This is part-5 of the case study on Boost Debt Collections and Recoveries using Machine Learning (MLBR). A machine learning predictive model to enhance the current recovery system by creating focus groups for business to boost debt collection.
Disclaimer: This case study is solely an educational exercise and information contained in this case study is to be used only as a case study example for teaching purposes. This hypothetical case study is provided for illustrative purposes only and do not represent an actual client or an actual client’s experience. All of the data, contents and information presented here have been altered and edited to protect the confidentiality and privacy of the company.
In Part-1, we looked at the background and the understanding of the debt collection and recovery process in credit lending companies. We looked at the entities/players involved in the traditional debt recovery process. We also defined the objective of our use case and highlights of the proposed machine learning solution.
In Part-2, we looked at the data elements and high level design. We also discussed the data collection process and design of the data pipeline. We also discussed the complex data variables created as result of feature engineering. We also discussed the importance of expert opinion in this complex case study. The value of expert opinion and how collection score turned out to be a significant key attribute in Modeling phase.
In Part-3, we discussed the modeling phase. We also explained the learning phase and the various data sets. How Training data set, Test data set and cross validation data set are prepared.
In Part-4, we reviewed the training results of the various models including Support Vector Machine (SVM), Naïve Bayes (NB) and Decision Tree (DT).
In this part, we will look at the Cross Validation Result and Implementation.
4.7. Testing and Cross Validation
The basic idea of Cross Validation is to test the model using historical snapshot. A particular point in history is taken as a reference. The data prior to that point is fed to the model. Model predict the recovery for that historical point. These predictions are then compared against real data. Illustrated below is the cross validation approach adopted.
Two tests were performed using two different unseen snapshots. One for Mar 2018 and another for Mar 2019.
1) Cross Validation-1 (CV1)
It is the first test performed and snapshot-1 is used. The idea of this test was to run models on a historical snapshot (snapshot-1) and then compare the results with a 7 months later snapshot as illustrated in figure 9. The objective of this cross validation is to validate the model predictions with actual results available in Snaphot 2.
2) Cross Validation-2 (CV2)
This is second test which is exactly similar to first test (CV1). The only difference here is that we executed models on much older snapshot (fig. 9: “testing” dataset from snapshot-0 ). The results are then compared with snapshot-2 (same as in CV1). Note that the time difference between both snapshots here is almost 1.5 years. The larger time window between both snapshots will give us more confidence on the accuracy of the model.
4.7.1. Results and Cross Validation
Results are reviewed and evaluated for both CV1 and CV2 cross validations.

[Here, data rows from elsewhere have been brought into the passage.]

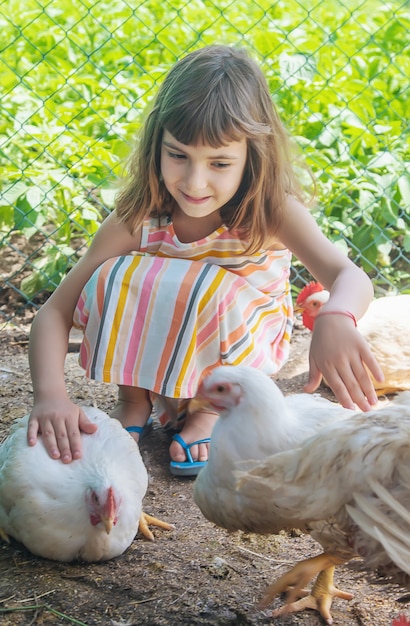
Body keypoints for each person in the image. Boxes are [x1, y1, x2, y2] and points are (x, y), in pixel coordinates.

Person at [27, 45, 383, 476]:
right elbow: (54, 312)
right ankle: (134, 400)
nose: (195, 182)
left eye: (219, 162)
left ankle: (210, 412)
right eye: (178, 155)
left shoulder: (271, 213)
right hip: (169, 349)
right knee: (114, 274)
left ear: (253, 154)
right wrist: (50, 396)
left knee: (205, 285)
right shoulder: (138, 216)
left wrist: (336, 317)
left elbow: (349, 275)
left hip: (240, 347)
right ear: (156, 143)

A) Cross Validation-1 Results (CV1)
For this round of testing, currently we have fed only the clients with write off amount over $1000, that’s why the last row is empty. We will update this table with those remaining clients as well. The inferences from the below results are,
- 73% of “High probable” worked customers have returned some/full amount.

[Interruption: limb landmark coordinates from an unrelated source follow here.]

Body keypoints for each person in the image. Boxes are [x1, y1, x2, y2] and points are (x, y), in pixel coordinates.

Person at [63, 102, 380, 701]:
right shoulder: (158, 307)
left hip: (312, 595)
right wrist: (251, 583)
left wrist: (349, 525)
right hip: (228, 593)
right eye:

- 23% of “Medium probable” worked customers have returned some/full amount.
- None of the Low and Zero probable customers have paid any money so far but they may do in future.
Based on the above inference, we can say that Recoveries can be improved if
- We work 100% of the clients in “High” and “Medium”.
- We reduce the effort spent on “Low” customers. Probably may focus on clients high balance amount in write off.
- We do not work on “Zero” base. It is better to sell this debt to external debt collectors, as the recovery rate is less than 1%.
We further identified the monetary benefit of working based on this model results. If our agents work on all the cases in “High” and “Medium” probable clients based, our recovery would increase by 11%.
B) Cross Validation-2 Results (CV2)
The results of the Mar 2018 prediction are given below. Few inferences as per this results are,
- Out of all customers in “High probability” Category, agents have worked on 60% and were able to collect from 75% with recovery rate of 63%.
- Out of all “Medium probability” customers, they have worked only on 27%. We should work on these remaining cases.
- Out of all worked customers in “Low” bucket, the return was 6% returns, which may be a wasted effort. This effort should have been spent on High and Medium.
The monetary gain we would have made by working on all of the High and Medium clients. The inferences are,
- The recovery rate from “High” customers is 49%. This considers only the clients we have contacted. The uncontacted clients in the High Category as 60%. Assuming we get the same 49% recovery from these customers, we would be able to recover at least 25% more.
- Same with Medium category as well. By working remaining unworked clients, we would be able to increase our recovery by $13% as shown in green at the last row.
- If the above numbers turns true in real world, then we would realize a high net increase in our recoveries.
That's all about this case study. Hope this series of post on Boost Debt Collection and Recovery using Machine Learning have been valuable to those who are intrigued.
Tools and Technologies Used:
- Oracle Advanced Analytics for machine learning.
- R programming language.
- OBIEE for dashboard and reports development.